# [Exercise prompt]
Below are records to be transcribed exactly; any pictures should be left out.

# [Given information]
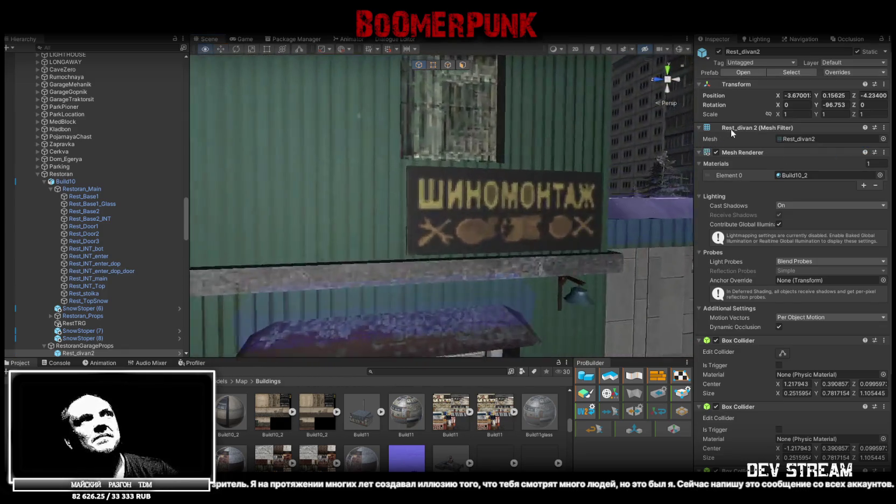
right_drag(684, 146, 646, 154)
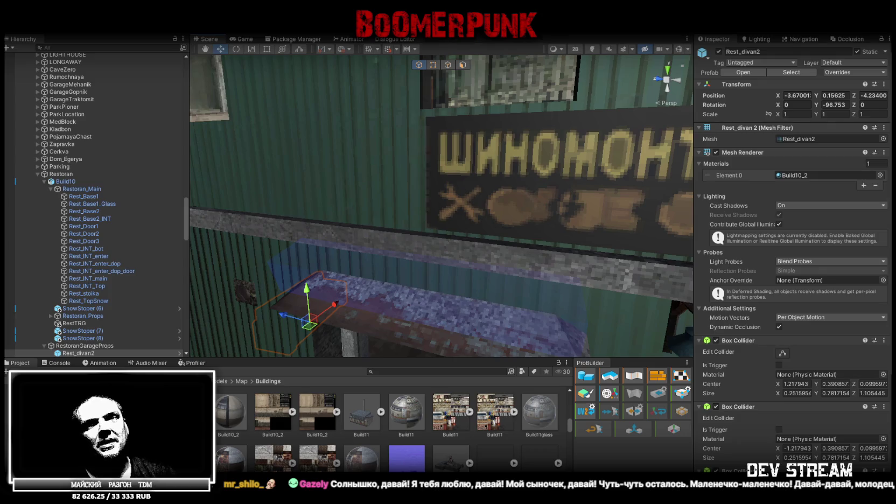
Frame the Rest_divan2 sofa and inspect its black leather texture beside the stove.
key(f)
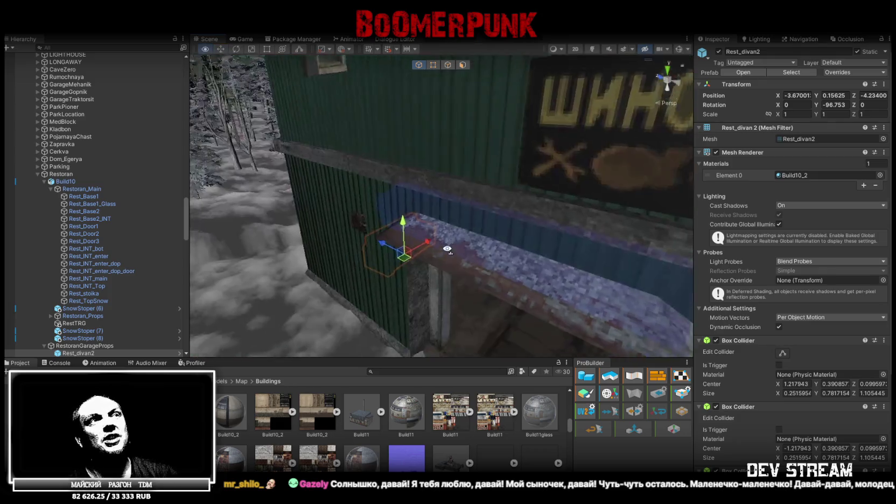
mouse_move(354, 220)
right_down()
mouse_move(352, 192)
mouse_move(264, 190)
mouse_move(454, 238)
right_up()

# [Answer box]
right_drag(684, 146, 646, 154)
Frame the Rest_divan2 sofa and inspect its black leather texture beside the stove.
key(f)
mouse_move(354, 220)
right_down()
mouse_move(352, 192)
mouse_move(264, 190)
mouse_move(454, 238)
right_up()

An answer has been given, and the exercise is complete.